Repeat word for word the part of the court article below that begins at the words "Cattigan was employed" and stops after the words "committee’s bank account.".

Text shown -
----
The case came before the Pietermaritzburg high court on Thursday and was adjourned to next month.

The woman, Marashni Cattigan, who died four days after she was suspended from the society, belonged to the Old Mutual Superfund Provident Fund.

Amarvetha Sewkuran, chairperson of the society, said in court papers that she suspects that Cattigan committed suicide as no one was found responsible for her death.

Cattigan was employed in 2017 as an acting manager at the society’s regional facility in Pietermaritzburg. In light of her position, she was permitted to effect payments from the regional committee’s bank account.

In December 2018, there were no funds available to pay the salaries of the staff at the facility. The then chairperson of the society, Zak Jacoob, sent a letter to staff informing them that their services were to be terminated on January 31, 2019, said Sewkuran.

The society’s regional committee requested that the decision be stayed as attempts would be made to increase fund­raising efforts and raise the money to pay the salaries.

Upon further investigations by the society, it was found that an unauthorised transfer of R65 000 was effected by Cattigan from the society’s bank account into her own account. “Soon after the transfer of these funds was made, we were informed by the deceased, she went on a holiday to India,” she said.

Cattigan was suspended with immediate effect and without pay, and on February 4 she confessed that she had stolen the money and there is a recording of this. “Further investigations revealed that a total of R620 503 had been stolen by the deceased,” said Sewkuran.

She said the pension payout is R474 424 and she believes that there is not enough money in Cattigan’s estate to satisfy the claim of R629 503.
----
Data below -
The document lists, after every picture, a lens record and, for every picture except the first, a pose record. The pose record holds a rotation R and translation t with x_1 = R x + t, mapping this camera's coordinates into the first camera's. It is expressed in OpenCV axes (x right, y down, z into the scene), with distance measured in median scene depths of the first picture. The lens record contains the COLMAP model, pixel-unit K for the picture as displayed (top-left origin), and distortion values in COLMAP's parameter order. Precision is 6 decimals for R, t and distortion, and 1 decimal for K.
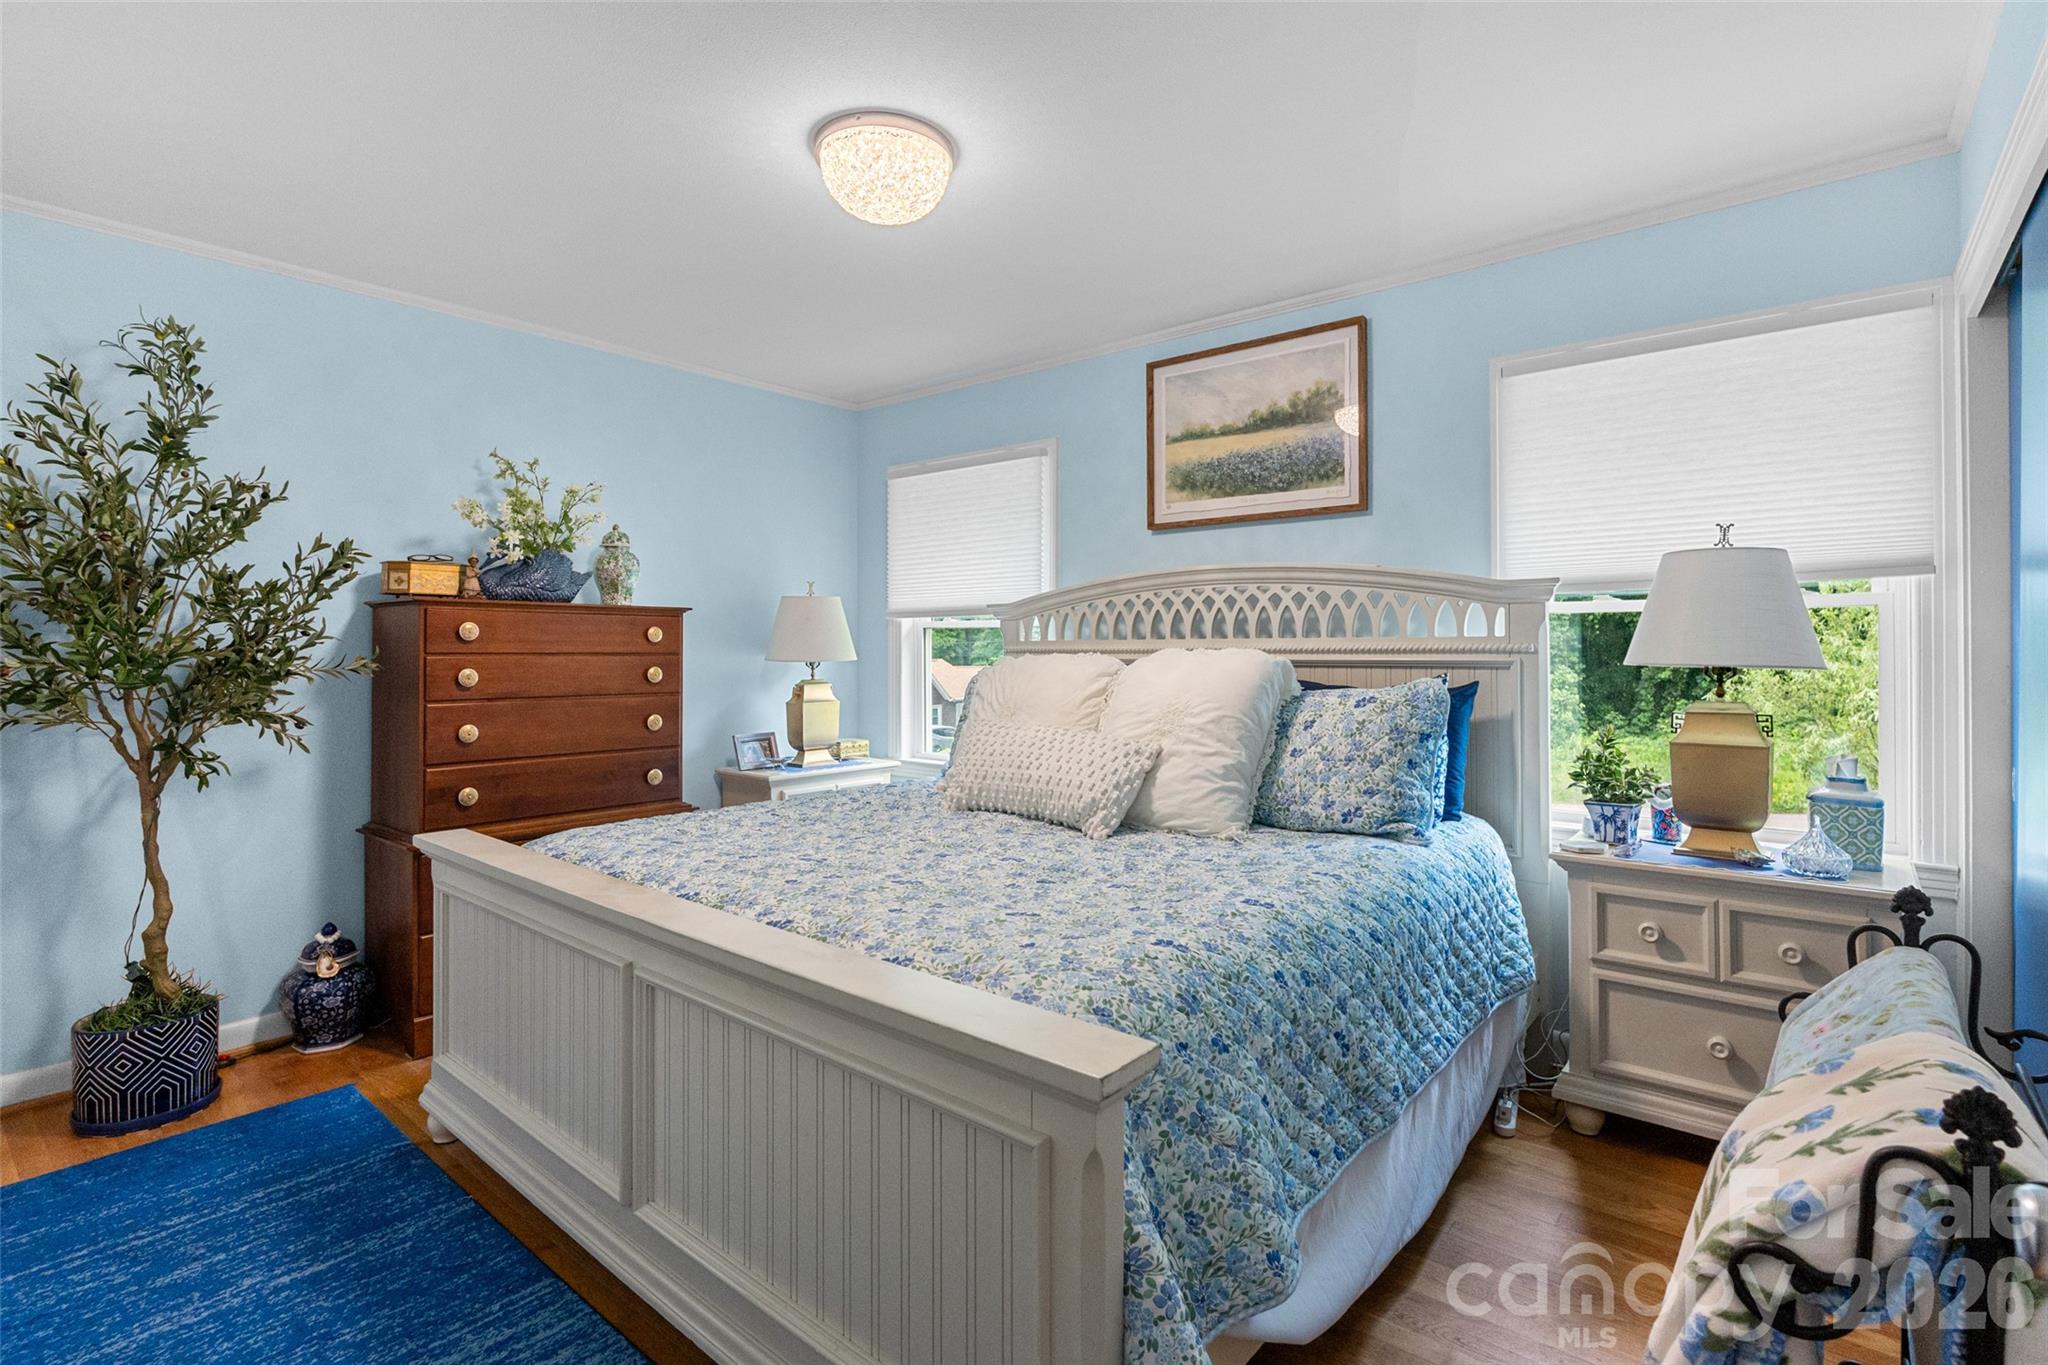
----
Response -
Cattigan was employed in 2017 as an acting manager at the society’s regional facility in Pietermaritzburg. In light of her position, she was permitted to effect payments from the regional committee’s bank account.